Developing slow-release fertilizer based on pyrolysis of domestic biogas digestate cake: A circular economy approach for rural farmers

The scientific community is becoming more interested in biochar-based slow-release fertiliser (BSRF) as a solution to the problems with ready-to-use fertilisers, such as limited plant uptake and nutrient leaching when applied to soils. Dependency on chemical fertilizer can also be subsidized through BSRFs under waste-to-wealth approaches. In this study, we prepared the BSRFs using anaerobic digestate (AD) and for that, the solid residues and press liquid were separated from AD and the solid part was pyrolysed at 350 °C (ADB350) and 500 °C (ADB500) after blending with Ca-bentonite (25%).

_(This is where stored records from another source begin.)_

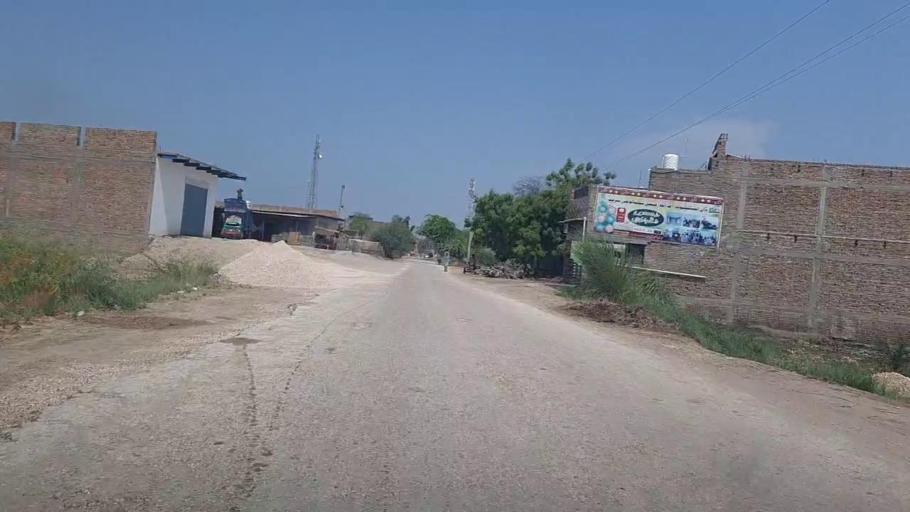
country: PK
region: Sindh
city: Ghotki
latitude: 28.0402
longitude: 69.4138
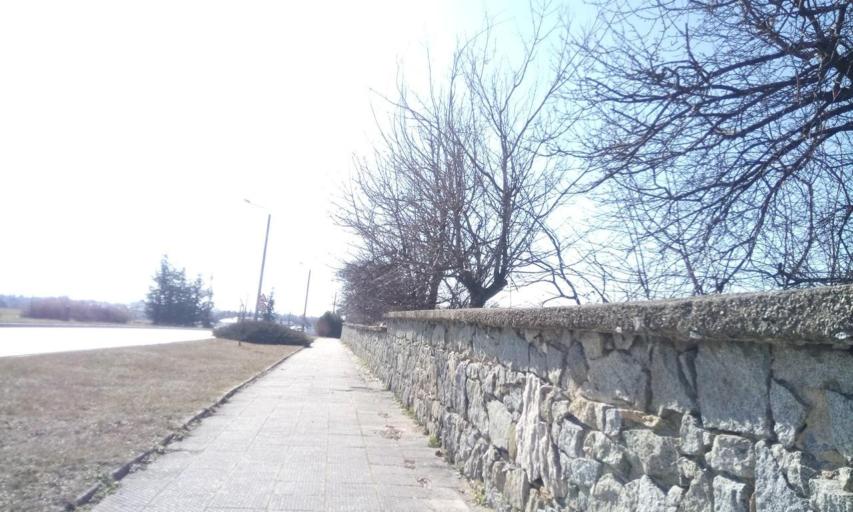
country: BG
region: Plovdiv
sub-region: Obshtina Khisarya
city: Khisarya
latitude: 42.5141
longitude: 24.7179
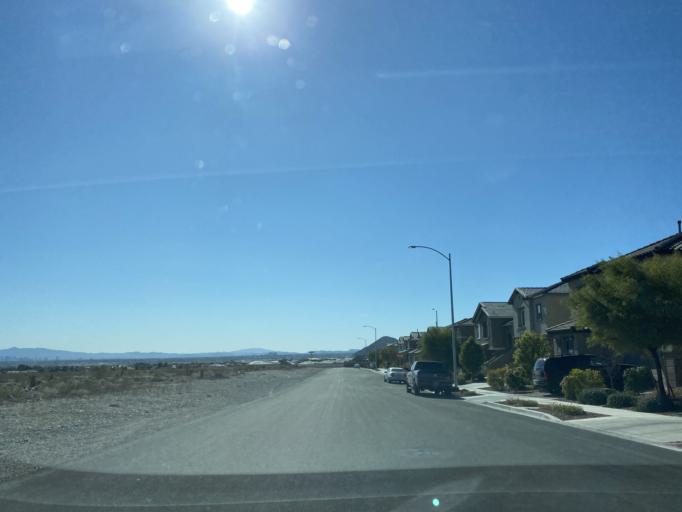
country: US
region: Nevada
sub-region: Clark County
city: Summerlin South
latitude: 36.2836
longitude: -115.3104
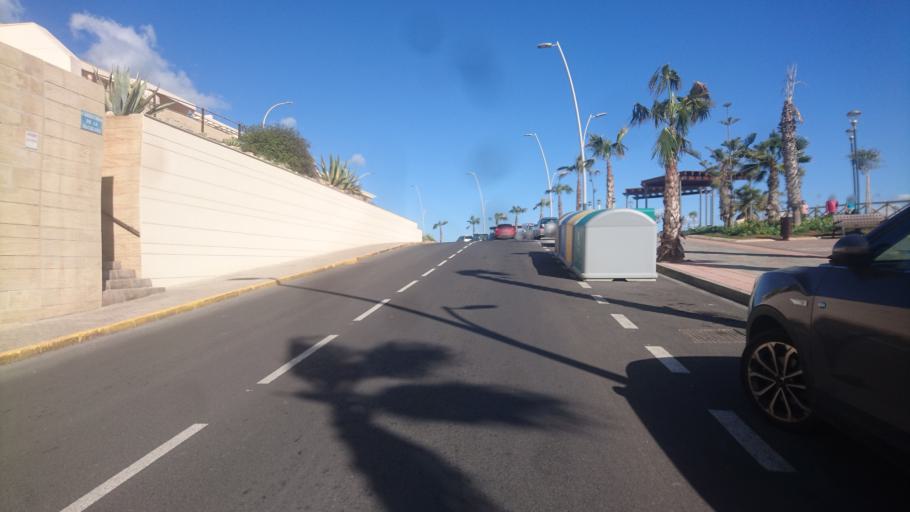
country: ES
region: Melilla
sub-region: Melilla
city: Melilla
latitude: 35.2951
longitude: -2.9362
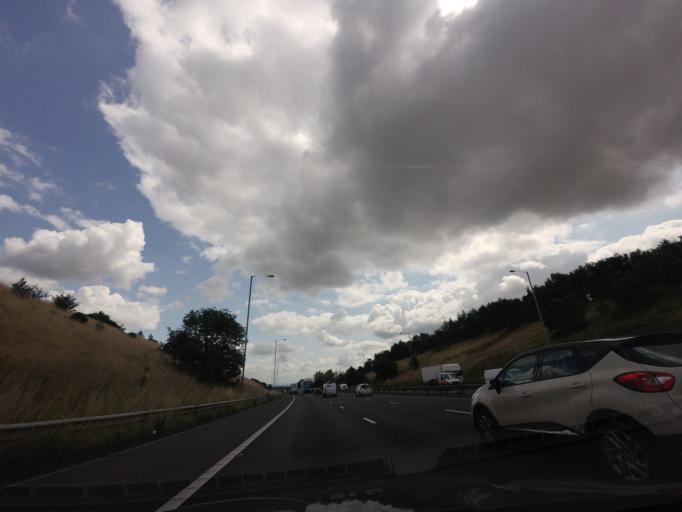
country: GB
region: England
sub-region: St. Helens
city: Billinge
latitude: 53.5130
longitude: -2.6865
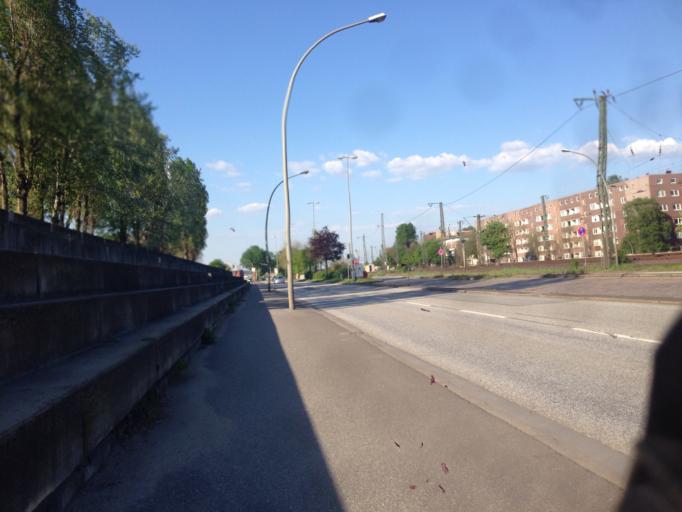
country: DE
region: Hamburg
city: Kleiner Grasbrook
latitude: 53.5257
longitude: 10.0152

Charred biomass was impregnated with press liquid to prepare respective modified BSRFs. SEM−EDS, XRD, and FT-IR analysis suggested significant changes in surface morphology and chemical characteristics of ADBs. ADBs were examined for their slow-release behaviour and plant nutrient (N, P and K) uptakes by wheat (Triticum aestivum) seedlings using a pot setup. To be specific, the respective release ratio for N, P, and K in the initial 10 d of the ADBs incubation study was 78.90%, 57.55%, and 80.50% for ADB350 and 59.80%, 42.50%, and 55.60% for ADB500. Slow-release performance exhibited synchronization well with the growth and biomass yield in wheat seedlings. Plant uptake results revealed significant utility (mg/pot) of N (63.0 ± 2.04), P (1.58 ± 0.37) and K (64.0 ± 5.8) suggesting the slow-release behaviour of ADBs. In summary, pyrolysed AD could be utilized efficiently as an environmental-friendly and low-cost fertilizer for sustainable crop production. [Display omitted] •Biochar-based slow-release fertilizer (BSRFs) was prepared using biogas digestate.•Pyrolysed digestate (500 °C) blended with Ca-bentonite showed a relatively low release of NPK.•Wheat growth showed synchronization with the slow-release behaviour of BSRFs.•The plant uptake rate was significantly higher in BSRFs.